Lawyer Sanjay Hegde said that there is merit in the argument that the scarf can obstruct invigilation during exams. “However, to say that students cannot wear hijab throughout the year while they are attending classes may be grossly disproportionate,” he says.
High Court advocate Abha Singh called the hijab ban “inconsiderate”. “According to a Madras High Court order, a restriction on the fundamental right to practise one’s religion may only be placed when it affects public order, morality and health. In that case the hijab is a part of their personal religion and is not adversely affecting anyone,” she says.
Observers say the communal lines started growing sharper in the region after the Babri Masjid demolition. “While the identity markers for the indigenous Beary Muslims in the region were very different before the 90s, they changed in the aftermath of the Babri Masjid demolition. As the minority Muslim community started feeling threatened, they started using markers (like the burqa) to embrace an identity that would bring them together as a community and offer a sense of protection and solidarity,” says journalist Greeshma Kuthar, who has written extensively on the region’s communal divisions. The Hindutva brigade eventually started using these evolving markers to “otherise” the Beary Muslims, she adds.

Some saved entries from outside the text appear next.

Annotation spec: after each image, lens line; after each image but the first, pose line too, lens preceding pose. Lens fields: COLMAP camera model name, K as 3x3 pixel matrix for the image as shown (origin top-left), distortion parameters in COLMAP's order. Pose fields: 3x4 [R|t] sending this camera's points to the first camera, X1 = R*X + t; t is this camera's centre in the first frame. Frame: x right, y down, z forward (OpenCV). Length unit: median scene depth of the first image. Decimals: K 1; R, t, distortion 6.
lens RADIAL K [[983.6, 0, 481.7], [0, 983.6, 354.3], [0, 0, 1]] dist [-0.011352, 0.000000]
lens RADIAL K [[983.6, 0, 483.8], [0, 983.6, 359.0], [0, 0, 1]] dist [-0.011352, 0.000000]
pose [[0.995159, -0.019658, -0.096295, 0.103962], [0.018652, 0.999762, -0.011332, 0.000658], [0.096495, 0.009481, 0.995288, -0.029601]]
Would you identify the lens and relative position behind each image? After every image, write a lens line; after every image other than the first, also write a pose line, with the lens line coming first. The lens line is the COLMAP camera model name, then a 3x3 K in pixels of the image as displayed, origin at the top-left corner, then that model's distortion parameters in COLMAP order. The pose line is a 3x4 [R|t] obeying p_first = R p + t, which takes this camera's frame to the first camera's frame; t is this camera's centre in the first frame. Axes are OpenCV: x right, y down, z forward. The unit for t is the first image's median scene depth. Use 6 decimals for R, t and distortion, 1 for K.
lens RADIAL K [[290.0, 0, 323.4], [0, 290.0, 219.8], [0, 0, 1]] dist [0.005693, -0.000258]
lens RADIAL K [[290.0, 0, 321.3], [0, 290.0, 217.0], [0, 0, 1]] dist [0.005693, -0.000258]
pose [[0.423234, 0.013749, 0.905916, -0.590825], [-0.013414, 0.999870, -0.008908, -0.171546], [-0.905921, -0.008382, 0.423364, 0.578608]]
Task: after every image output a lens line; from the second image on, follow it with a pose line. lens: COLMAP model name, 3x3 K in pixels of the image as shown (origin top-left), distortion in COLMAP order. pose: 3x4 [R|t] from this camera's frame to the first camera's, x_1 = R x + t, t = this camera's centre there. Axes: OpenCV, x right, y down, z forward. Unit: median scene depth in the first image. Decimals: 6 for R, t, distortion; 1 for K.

“So even though these narratives around burqa and hijab have been propagated by organisations like Bajrang Dal, VHP and Ram Sene through public platforms over the past decades, they were not mainstream. It is the current political atmosphere and state endorsement which has fanned the flames and ensured that these conversations don’t die down,” says Kuthar.
Dinker also believes that the anti-Muslim sentiment has been fanned by the fact that there is no action against leaders who make inflammatory statements. “Political leaders in the state have regularly made uncontested patriarchal statements from all stages and press conferences and get away with it. And this has been normalised because members of the press would not even question them,” she says.

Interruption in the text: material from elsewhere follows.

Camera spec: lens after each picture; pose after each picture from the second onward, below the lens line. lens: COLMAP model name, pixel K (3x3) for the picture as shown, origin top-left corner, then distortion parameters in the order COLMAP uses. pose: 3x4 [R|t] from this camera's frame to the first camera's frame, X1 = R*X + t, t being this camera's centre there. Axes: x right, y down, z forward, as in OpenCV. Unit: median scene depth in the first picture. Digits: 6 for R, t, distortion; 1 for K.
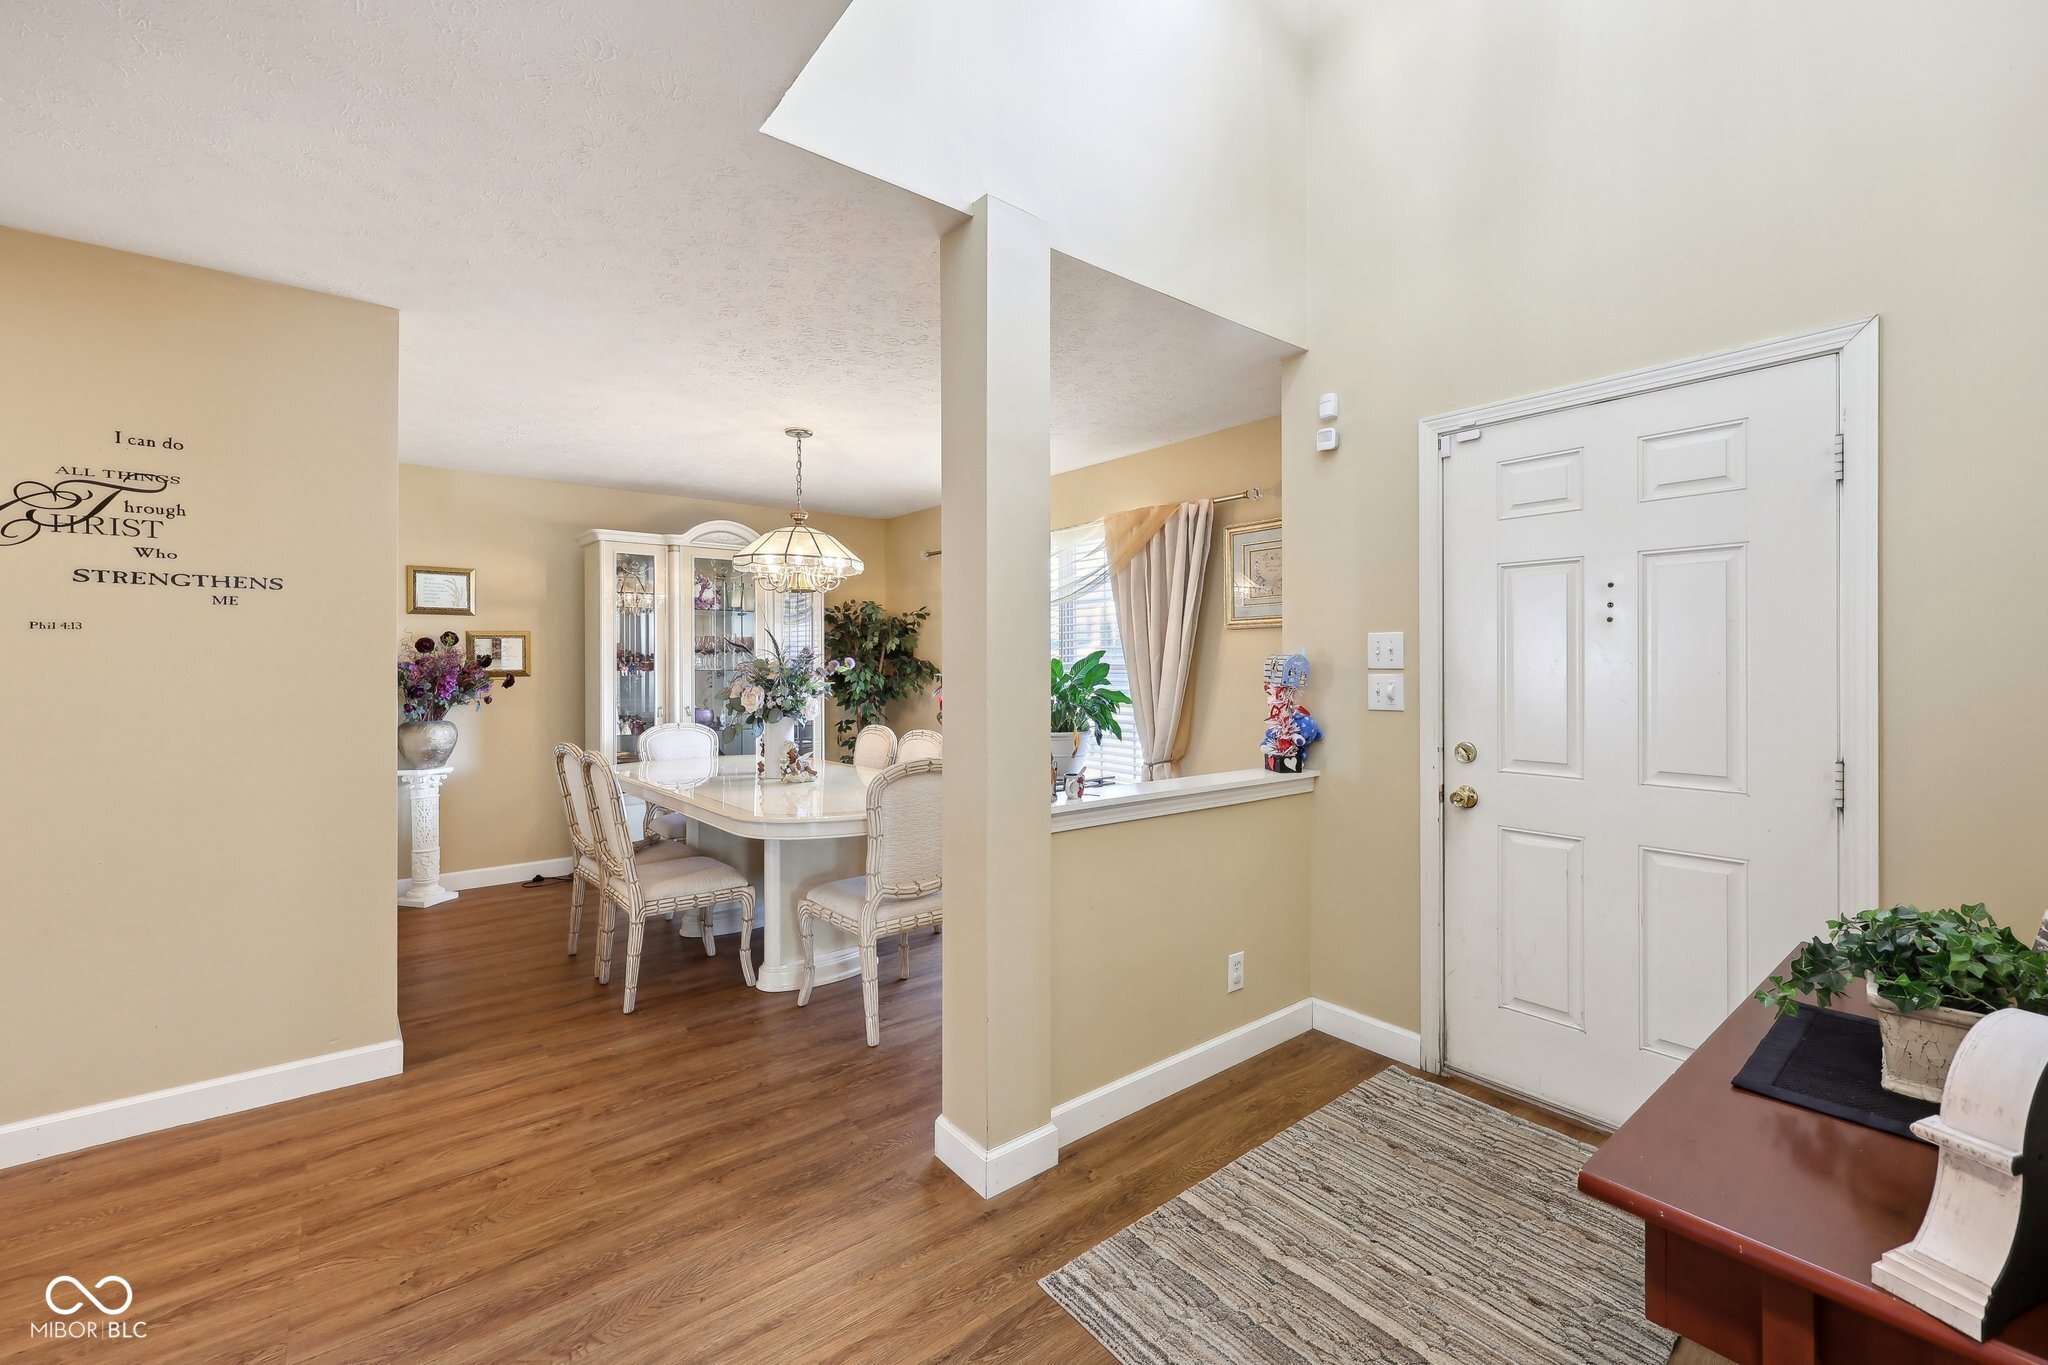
lens RADIAL K [[826.0, 0, 1023.6], [0, 826.0, 671.7], [0, 0, 1]] dist [-0.003153, 0.000409]
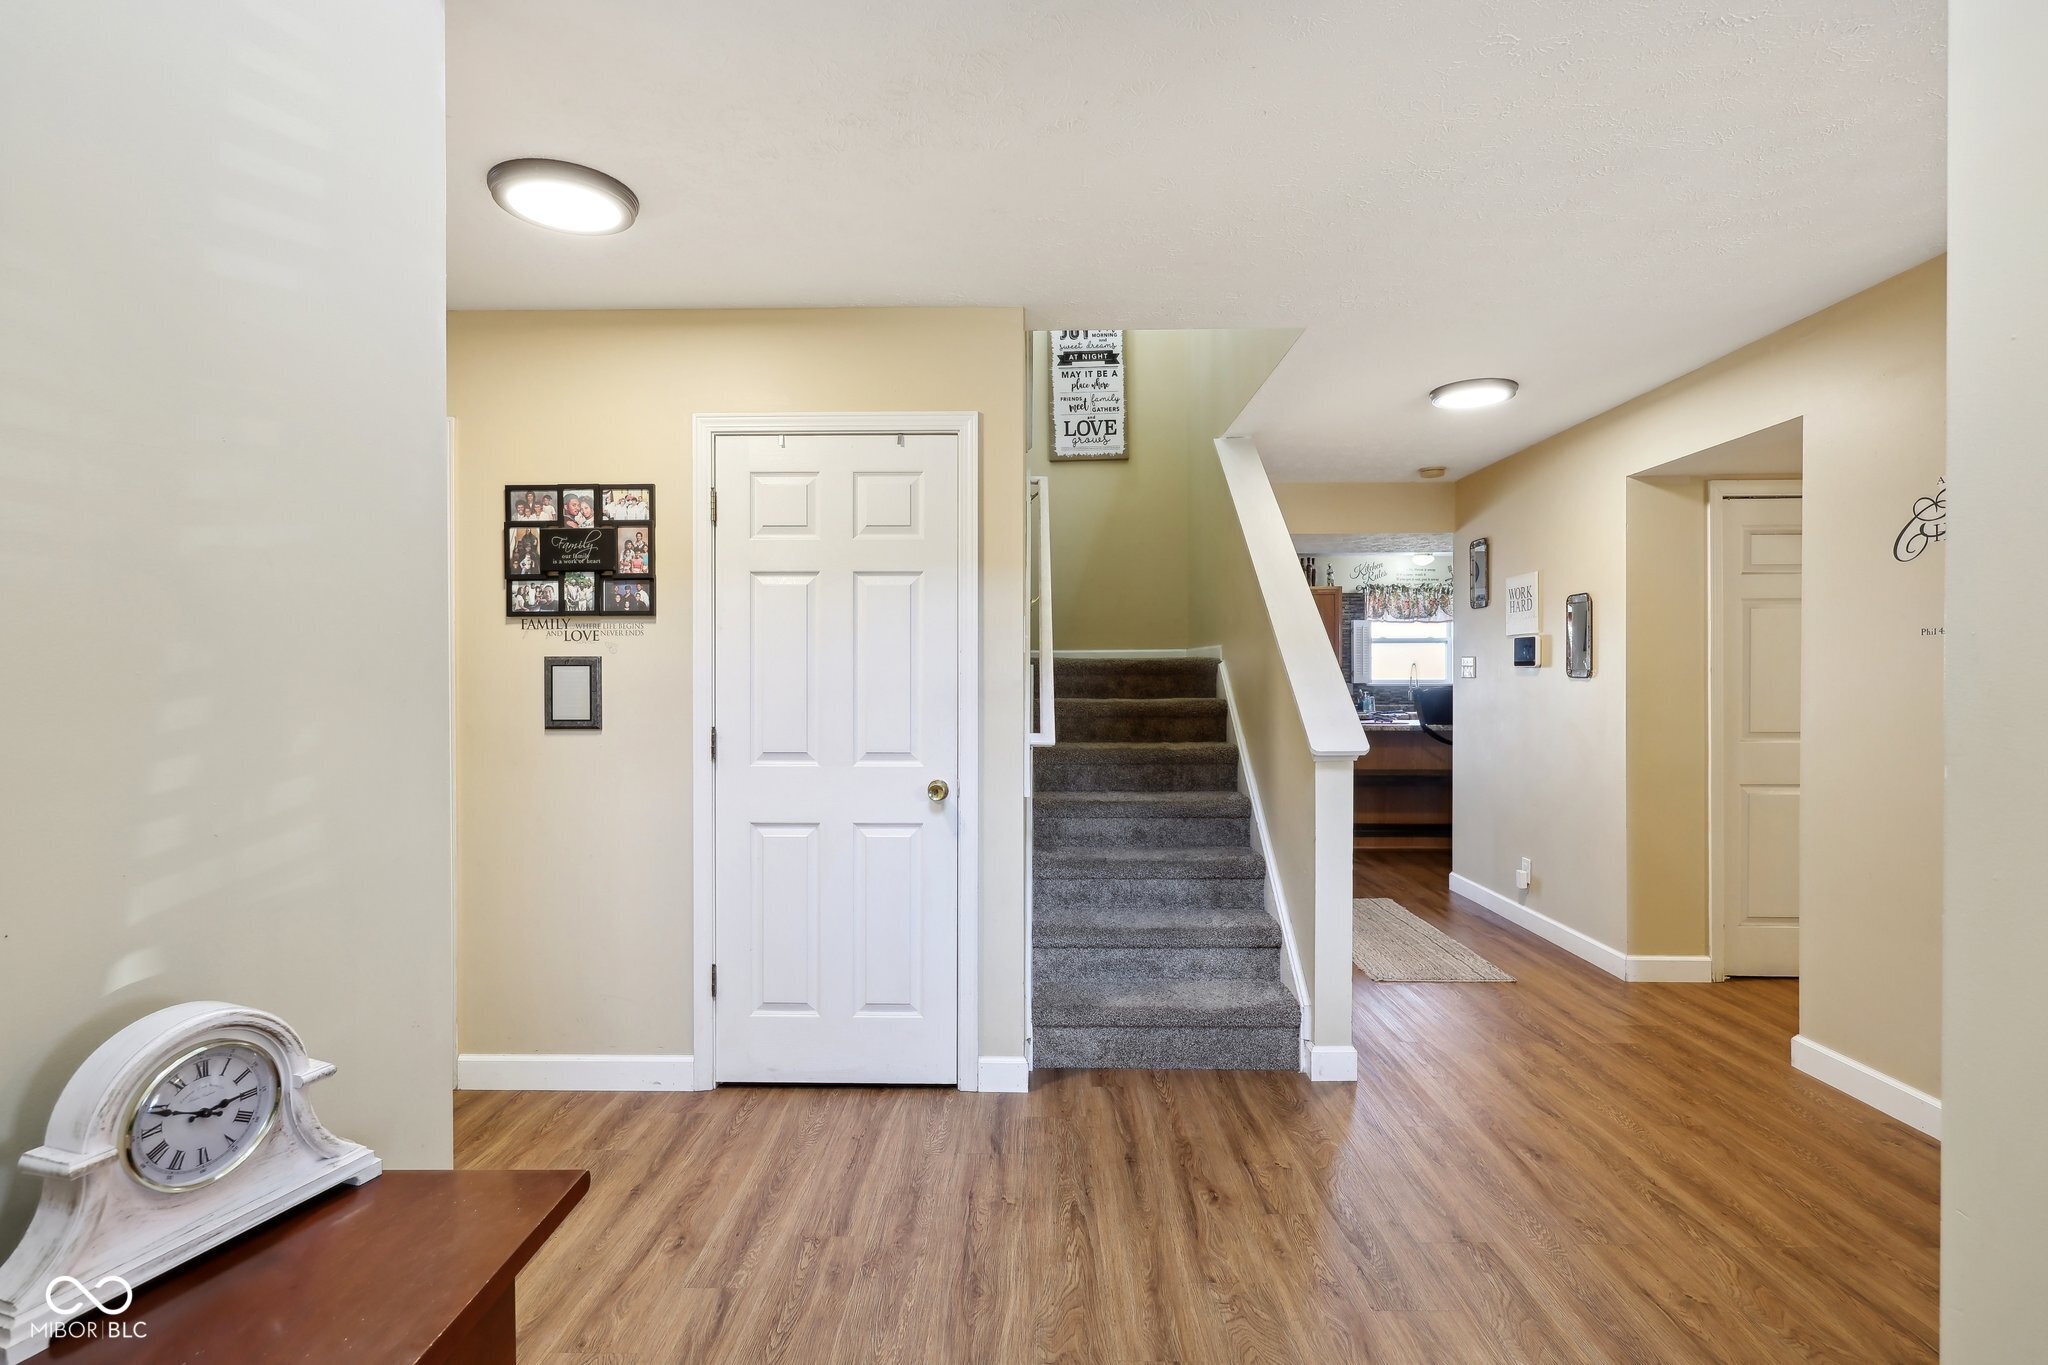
lens RADIAL K [[980.3, 0, 1022.7], [0, 980.3, 676.2], [0, 0, 1]] dist [-0.000079, 0.000066]
pose [[-0.636886, 0.002949, -0.770952, 0.574243], [0.001118, 0.999995, 0.002901, -0.003915], [0.770957, 0.000986, -0.636887, 0.990991]]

There have been allegations that Muslim students at the Udupi college are not allowed to communicate with each other in Urdu or Beary, the language spoken mostly by the Muslims in the region, and that they are being pressured to join activities of the Akhil Bharatiya Vidyarthi Parishad (ABVP), the student wing of Rashtriya Swayamsevak Sangh. However, BehanBox could not independently verify these allegations.
Aslam believes that ever since the BJP came to power in Karnataka, polarisation around the issue of hijab has grown, especially in government colleges. “While the hijab ban had been in place in Christian colleges like St Agnes College, it is only under the BJP regime that the issue has started cropping up increasingly in government colleges as well,” she says.
The hijab ban can not be seen in isolation, says activist Aslam, because it is also an attempt to alienate Muslims, especially Muslim women. “They’re not only being told what they can and cannot wear, but also who they can be friends with. They (Hindutva outfits) want to prevent youngsters of different communities from mixing with each other,” she points out.
Several cases of moral policing from the Dakshin Kannada region have been reported in recent years. In November 2021, Mohammad Yasin (20), a student, was assaulted for dropping home his female friend and classmate who belongs to another religion. In another instance, Bajrang Dal members stopped a group of medical students on their home from Malpe beach and harassed the women for being in the company of Muslim men.
These incidents are detrimental for women’s rights, says Aslam. “These Hindutva organisations want women to know that they can not exercise their freedom. This vigilantism is their way of threatening women who do not follow their diktat,” she says.